Riding the tide of his celebrity as a Pulitzer Prize–winning, bestselling novelist, Thornton Wilder the man began to outgrow the shy awkward boy who, during his earlier years, had stood on the outside of society, looking in. He still worried, he said, that he grew “more like Uncle Pio every day, all onlooker, all uncommitted participant,” yet more and more often he was less the observer and more the active participant who actually belonged in the social group.
34
Now he was more often viewed as the handsome, dapper bachelor with impeccable manners, an engaging wit, and an infectious ebullience for all his erudition—and he had become one of the most famous American writers in the world.

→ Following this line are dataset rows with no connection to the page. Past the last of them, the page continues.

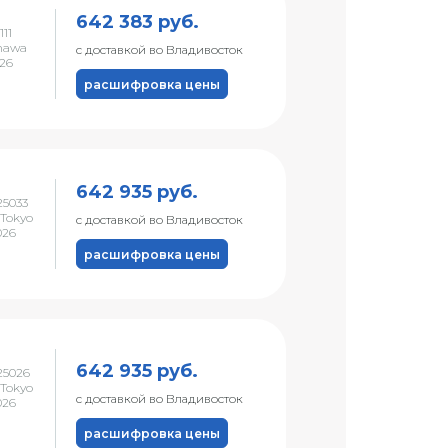
642 383 руб.
11
nawa
с доставкой во Владивосток
026
расшифровка цены
642 935 руб.
5033
Tokyo
с доставкой во Владивосток
026
расшифровка цены
642 935 руб.
25026
Tokyo
с доставкой во Владивосток
026
расшифровка цены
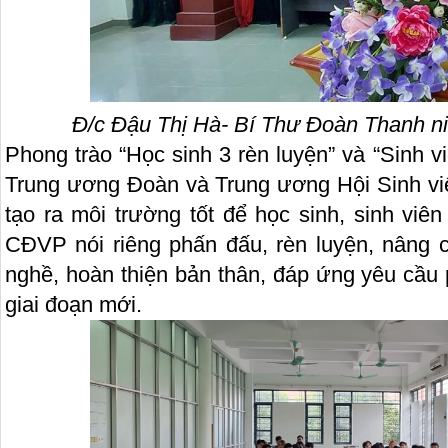
Đ/c Đậu Thị Hà- Bí Thư Đoàn Thanh niê
Phong trào “Học sinh 3 rèn luyện” và “Sinh vi
Trung ương Đoàn và Trung ương Hội Sinh v
tạo ra môi trường tốt để học sinh, sinh viê
CĐVP nói riêng phấn đấu, rèn luyện, nâng c
nghề, hoàn thiện bản thân, đáp ứng yêu cầu 
giai đoạn mới.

His name even seeped into Chicago gossip columns: “The columnists in town are linking my name with a certain xxxxxx xxxx [
sic
]; think nothing of it,” he wrote jauntily to Isabel in May 1933. He was also openly enjoying the company of new friends such as the flamboyant actress and speakeasy hostess Texas Guinan, then in her late forties. Wilder told Isabel, “I had a fine evening with Texas Guinan; we rejoice in one another.”
35
Guinan's colorful career included rodeos, more than two hundred silent movies, two talkies, several Broadway musicals, and a series of gigs as a popular speakeasy hostess, beginning at bootlegger and racketeer Larry Fay's El Fay Club in New York. In and out of trouble with the law, the glamorous Guinan starred in her own revue in the early 1930s. When she was forbidden to stage it in France because it was too risqué, she named the show
Too Hot for Paris
and took it on the road in the United States and Canada, where it enjoyed a roaring if scandalous success.

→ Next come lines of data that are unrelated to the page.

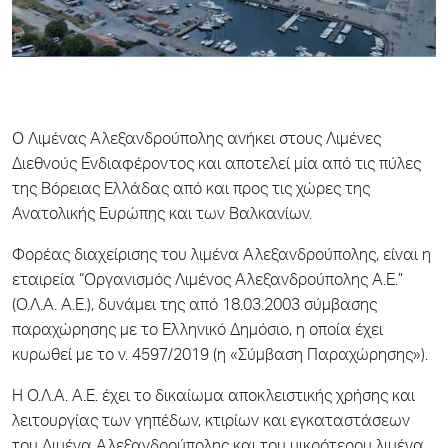
O Λιμένας Αλεξανδρούπολης ανήκει στους Λιμένες
Διεθνούς Ενδιαφέροντος και αποτελεί μία από τις πύλες
της Βόρειας Ελλάδας από και προς τις χώρες της
Ανατολικής Ευρώπης και των Βαλκανίων.
Φορέας διαχείρισης του λιμένα Αλεξανδρούπολης, είναι η
εταιρεία “Οργανισμός Λιμένος Αλεξανδρούπολης Α.Ε.”
(Ο.Λ.Α. Α.Ε.), δυνάμει της από 18.03.2003 σύμβασης
παραχώρησης με το Ελληνικό Δημόσιο, η οποία έχει
κυρωθεί με το ν. 4597/2019 (η «Σύμβαση Παραχώρησης»).
Η Ο.Λ.Α. Α.Ε. έχει το δικαίωμα αποκλειστικής χρήσης και
λειτουργίας των γηπέδων, κτιρίων και εγκαταστάσεων
του Λιμένα Αλεξανδρούπολης και του μικρότερου λιμένα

“My life has variety,” Wilder wrote in a letter that must have at least momentarily alarmed its recipient, staid Dwight Dana back in New Haven. “The other night I had supper (4 am) as the guest of Jack McGurn (Capone's chief representative and lieutenant) and Sam [Hunt] the golf bag killer. Tonight I dine at Mrs. Rockefeller McCormick's off the gold plate that Napoleon gave Josephine. Variety, variety.”